Tuesday, September 8, 2015

#1,849. The Survivor (1981)


Directed By: David Hemmings

Starring: Robert Powell, Jenny Agutter, Joseph Cotten



Tag line: "Pilot Error...Or Supernatural Terror? Only One Man Can Tell!"

Trivia: Three foreign actors, Robert Powell, Jenny Agutter, and Joseph Cotten, were imported to Australia to headline this film






I first learned about 1981’s The Survivor while watching Not Quite Hollywood: The Wild, Untold Story of Ozploitation, and, like many of the movies mentioned in that 2008 documentary, it definitely piqued my interest. Then, when I saw some of the names associated with this film, including co-star Jenny Agutter (Walkabout, An American Werewolf in London) and its director, David Hemming (who, as an actor, appeared in Blow Up and Dario Argento’s Deep Red), I knew it was one I had to see. But would it live up to my expectations?

Shortly after take-off, an airplane carrying some 300 people crash lands in the outskirts of a small Australian village. Ironically, the only survivor is the plane’s pilot, Keller (Robert Powell), who, despite remembering nothing at all about the accident, is virtually unscathed. In an effort to regain his memory and discover what caused the crash, Keller tags along with his friend and co-worker, Tewson (Peter Sumner), who’s assisting their supervisor, Slater (Robert Cotterill), in his investigation of this tragedy. For a time, Slater is convinced the accident was due to pilot error, a hunch further supported by the fact that Keller was having an affair with Beth (Angela Punch McGregor), the wife of the airline’s chairman (who was himself one of the victims on the ill-fated flight). Hoping to get to the bottom of it all, Keller teams up with Hobbs (Agutter), a psychic who, ever since the crash, has been in contact with the spirits of the deceased, many of whom are looking for the same answers as Keller himself. But these spirits are angry, and before they can rest in peace, they’re going to have their revenge on whomever it was that caused their deaths.

The plane crash, which occurs in the film's first few minutes, gets The Survivor off to a dramatic start. With scenes set inside the plane (where a mysterious explosion blows a hole in the side of the aircraft); in the cockpit (Keller orders the co-pilot to jettison the fuel in the hopes it’ll make the plane lighter); and on the ground (when the plane comes down, it skids across a field, taking out trees and even a house), we experience the accident from every conceivable angle. Then, once the aircraft finally grinds to a halt, we hear the screams of its occupants, followed closely by another explosion that incinerates the entire plane. It’s obvious that a lot of work went into staging this sequence, and to the filmmaker’s credit, it looks damned impressive.

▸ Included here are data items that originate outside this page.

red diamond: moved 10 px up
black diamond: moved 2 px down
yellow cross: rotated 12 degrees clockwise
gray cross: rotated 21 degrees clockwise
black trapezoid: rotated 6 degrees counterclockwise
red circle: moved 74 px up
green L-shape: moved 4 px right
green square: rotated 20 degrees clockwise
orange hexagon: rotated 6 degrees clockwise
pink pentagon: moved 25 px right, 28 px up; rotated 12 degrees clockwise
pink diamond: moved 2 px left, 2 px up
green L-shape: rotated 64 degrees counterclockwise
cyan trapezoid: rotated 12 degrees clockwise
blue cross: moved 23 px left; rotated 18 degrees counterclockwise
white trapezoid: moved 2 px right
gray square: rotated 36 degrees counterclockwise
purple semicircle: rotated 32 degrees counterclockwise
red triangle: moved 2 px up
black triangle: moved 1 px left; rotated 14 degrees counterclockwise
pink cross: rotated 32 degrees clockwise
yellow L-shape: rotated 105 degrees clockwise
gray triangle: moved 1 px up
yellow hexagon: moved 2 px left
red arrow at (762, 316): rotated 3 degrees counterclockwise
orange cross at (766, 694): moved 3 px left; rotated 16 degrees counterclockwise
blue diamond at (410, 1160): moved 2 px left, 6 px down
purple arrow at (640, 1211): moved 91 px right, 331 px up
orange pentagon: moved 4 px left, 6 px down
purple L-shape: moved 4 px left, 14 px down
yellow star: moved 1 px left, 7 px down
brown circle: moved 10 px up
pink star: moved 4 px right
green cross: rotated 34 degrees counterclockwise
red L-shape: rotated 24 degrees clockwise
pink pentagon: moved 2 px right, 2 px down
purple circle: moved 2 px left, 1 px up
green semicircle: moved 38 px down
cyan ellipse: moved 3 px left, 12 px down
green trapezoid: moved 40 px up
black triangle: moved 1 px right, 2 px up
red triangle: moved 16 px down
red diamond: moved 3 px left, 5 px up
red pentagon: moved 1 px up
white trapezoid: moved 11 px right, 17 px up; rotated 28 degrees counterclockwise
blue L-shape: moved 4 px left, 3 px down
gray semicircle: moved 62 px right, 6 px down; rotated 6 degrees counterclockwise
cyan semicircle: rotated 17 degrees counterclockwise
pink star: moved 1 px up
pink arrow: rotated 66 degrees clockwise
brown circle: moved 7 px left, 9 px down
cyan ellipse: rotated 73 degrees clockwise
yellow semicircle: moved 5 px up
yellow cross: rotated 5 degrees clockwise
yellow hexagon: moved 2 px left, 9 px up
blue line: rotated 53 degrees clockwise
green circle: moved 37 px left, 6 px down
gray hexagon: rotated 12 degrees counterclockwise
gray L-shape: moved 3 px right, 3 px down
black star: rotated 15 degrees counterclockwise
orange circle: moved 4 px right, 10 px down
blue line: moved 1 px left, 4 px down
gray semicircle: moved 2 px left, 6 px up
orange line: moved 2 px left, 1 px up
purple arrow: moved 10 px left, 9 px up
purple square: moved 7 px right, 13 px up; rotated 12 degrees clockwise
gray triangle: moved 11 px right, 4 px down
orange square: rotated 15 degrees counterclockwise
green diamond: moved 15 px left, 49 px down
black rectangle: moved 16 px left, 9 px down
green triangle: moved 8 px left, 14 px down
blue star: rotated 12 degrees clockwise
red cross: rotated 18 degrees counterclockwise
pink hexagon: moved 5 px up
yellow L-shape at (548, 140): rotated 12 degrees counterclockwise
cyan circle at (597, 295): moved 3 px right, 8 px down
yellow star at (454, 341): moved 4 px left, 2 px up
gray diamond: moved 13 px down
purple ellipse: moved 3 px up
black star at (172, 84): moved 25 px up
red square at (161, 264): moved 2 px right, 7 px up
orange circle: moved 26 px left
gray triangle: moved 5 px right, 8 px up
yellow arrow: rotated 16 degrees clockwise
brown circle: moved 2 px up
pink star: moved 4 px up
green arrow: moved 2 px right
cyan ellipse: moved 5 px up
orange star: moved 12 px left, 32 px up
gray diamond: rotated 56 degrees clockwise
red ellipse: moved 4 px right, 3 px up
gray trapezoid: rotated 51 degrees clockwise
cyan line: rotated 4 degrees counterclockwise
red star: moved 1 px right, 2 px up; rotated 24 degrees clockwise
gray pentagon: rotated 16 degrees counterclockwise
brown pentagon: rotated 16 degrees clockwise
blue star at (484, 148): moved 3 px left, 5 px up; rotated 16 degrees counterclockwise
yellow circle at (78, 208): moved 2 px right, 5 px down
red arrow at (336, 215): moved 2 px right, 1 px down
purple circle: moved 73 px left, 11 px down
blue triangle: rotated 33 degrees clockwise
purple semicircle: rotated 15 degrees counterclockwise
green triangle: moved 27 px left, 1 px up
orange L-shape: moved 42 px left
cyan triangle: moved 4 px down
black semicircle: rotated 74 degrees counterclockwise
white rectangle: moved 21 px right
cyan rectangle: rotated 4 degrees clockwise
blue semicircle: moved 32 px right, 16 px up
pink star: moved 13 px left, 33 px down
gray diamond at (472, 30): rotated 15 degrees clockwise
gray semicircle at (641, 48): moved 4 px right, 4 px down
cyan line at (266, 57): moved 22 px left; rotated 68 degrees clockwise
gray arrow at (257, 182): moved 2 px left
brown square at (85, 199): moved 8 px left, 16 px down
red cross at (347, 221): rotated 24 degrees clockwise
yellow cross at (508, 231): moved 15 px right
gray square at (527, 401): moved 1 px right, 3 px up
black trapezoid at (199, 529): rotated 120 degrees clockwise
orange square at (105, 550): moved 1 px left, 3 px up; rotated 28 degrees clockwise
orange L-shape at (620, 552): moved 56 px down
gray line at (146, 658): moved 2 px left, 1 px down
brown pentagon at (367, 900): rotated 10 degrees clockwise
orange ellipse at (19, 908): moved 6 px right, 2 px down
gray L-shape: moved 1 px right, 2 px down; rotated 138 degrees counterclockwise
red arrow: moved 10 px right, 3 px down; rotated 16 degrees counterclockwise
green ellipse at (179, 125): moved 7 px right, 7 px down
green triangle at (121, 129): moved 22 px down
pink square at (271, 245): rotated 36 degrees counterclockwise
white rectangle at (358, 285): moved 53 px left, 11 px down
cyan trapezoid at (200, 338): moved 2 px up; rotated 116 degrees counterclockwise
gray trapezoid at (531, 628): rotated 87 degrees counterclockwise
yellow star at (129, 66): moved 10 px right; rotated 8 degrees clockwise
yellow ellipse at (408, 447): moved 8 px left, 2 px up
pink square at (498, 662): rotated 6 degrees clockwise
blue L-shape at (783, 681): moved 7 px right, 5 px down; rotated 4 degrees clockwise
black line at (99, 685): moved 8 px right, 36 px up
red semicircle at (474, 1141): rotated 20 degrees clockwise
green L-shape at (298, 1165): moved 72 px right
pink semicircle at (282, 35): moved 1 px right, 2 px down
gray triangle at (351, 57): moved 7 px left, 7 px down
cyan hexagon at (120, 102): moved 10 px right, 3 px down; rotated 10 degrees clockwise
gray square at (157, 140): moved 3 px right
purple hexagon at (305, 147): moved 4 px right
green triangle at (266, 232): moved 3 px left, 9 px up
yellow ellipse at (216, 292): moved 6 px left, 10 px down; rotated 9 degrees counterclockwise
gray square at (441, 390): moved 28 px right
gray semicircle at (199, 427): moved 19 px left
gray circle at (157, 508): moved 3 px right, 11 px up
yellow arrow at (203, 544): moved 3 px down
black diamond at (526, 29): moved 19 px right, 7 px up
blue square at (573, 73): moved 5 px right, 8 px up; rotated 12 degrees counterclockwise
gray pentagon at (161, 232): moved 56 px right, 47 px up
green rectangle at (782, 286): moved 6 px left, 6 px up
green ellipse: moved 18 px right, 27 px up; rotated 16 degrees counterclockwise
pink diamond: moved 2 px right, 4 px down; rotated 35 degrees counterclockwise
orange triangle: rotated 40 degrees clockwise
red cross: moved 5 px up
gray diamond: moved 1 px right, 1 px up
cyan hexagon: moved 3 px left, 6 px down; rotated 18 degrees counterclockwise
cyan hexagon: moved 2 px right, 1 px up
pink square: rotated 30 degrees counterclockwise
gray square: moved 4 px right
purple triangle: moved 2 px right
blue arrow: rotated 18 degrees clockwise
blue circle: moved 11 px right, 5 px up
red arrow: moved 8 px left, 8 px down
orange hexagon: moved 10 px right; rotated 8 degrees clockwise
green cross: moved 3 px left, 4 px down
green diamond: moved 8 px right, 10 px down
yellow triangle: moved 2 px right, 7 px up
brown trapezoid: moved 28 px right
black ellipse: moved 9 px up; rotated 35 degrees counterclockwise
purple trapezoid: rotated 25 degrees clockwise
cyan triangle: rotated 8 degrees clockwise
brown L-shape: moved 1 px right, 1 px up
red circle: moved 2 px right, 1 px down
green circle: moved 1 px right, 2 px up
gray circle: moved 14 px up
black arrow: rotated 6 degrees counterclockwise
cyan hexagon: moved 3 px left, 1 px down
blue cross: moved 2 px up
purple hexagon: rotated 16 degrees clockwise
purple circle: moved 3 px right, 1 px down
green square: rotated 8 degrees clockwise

From there, The Survivor enters supernatural territory, starting with a creepy scene in which Hobbs, days after the crash, hears the screams of the victims as she makes her way home (the shrieks get louder the further along she goes, and seem to be coming from every direction). From there, the spirits turn their attention towards a handful of people who tried to profit from the tragedy (a photographer, who was snapping photos moments after the crash, is first on their list), and all at once, The Survivor has become an effective ghost story.

Alas, the second half of The Survivor isn’t nearly as strong as the first. The central mystery that drives the film (what happened to cause the crash?) is far too complex for its own good, with scenes that don’t make a bit of sense; to get a better look at the wreckage, Keller hops into a small plane and flies to the site, only to find that he’s instead traveled to a specific moment in the past (don’t ask how… I have no idea). Worse still is the “big reveal”, where Keller (and the rest of us) discovers who was behind it all (it’s so far-fetched that it’s almost laughable). Add a mediocre turn by Jenny Agutter, who wanders around in a daze most of the time, and a pointless appearance by Joseph Cotton as a local priest (he only has a scene or two), and you have a movie that, despite its early promise, fizzles out before the end credits roll.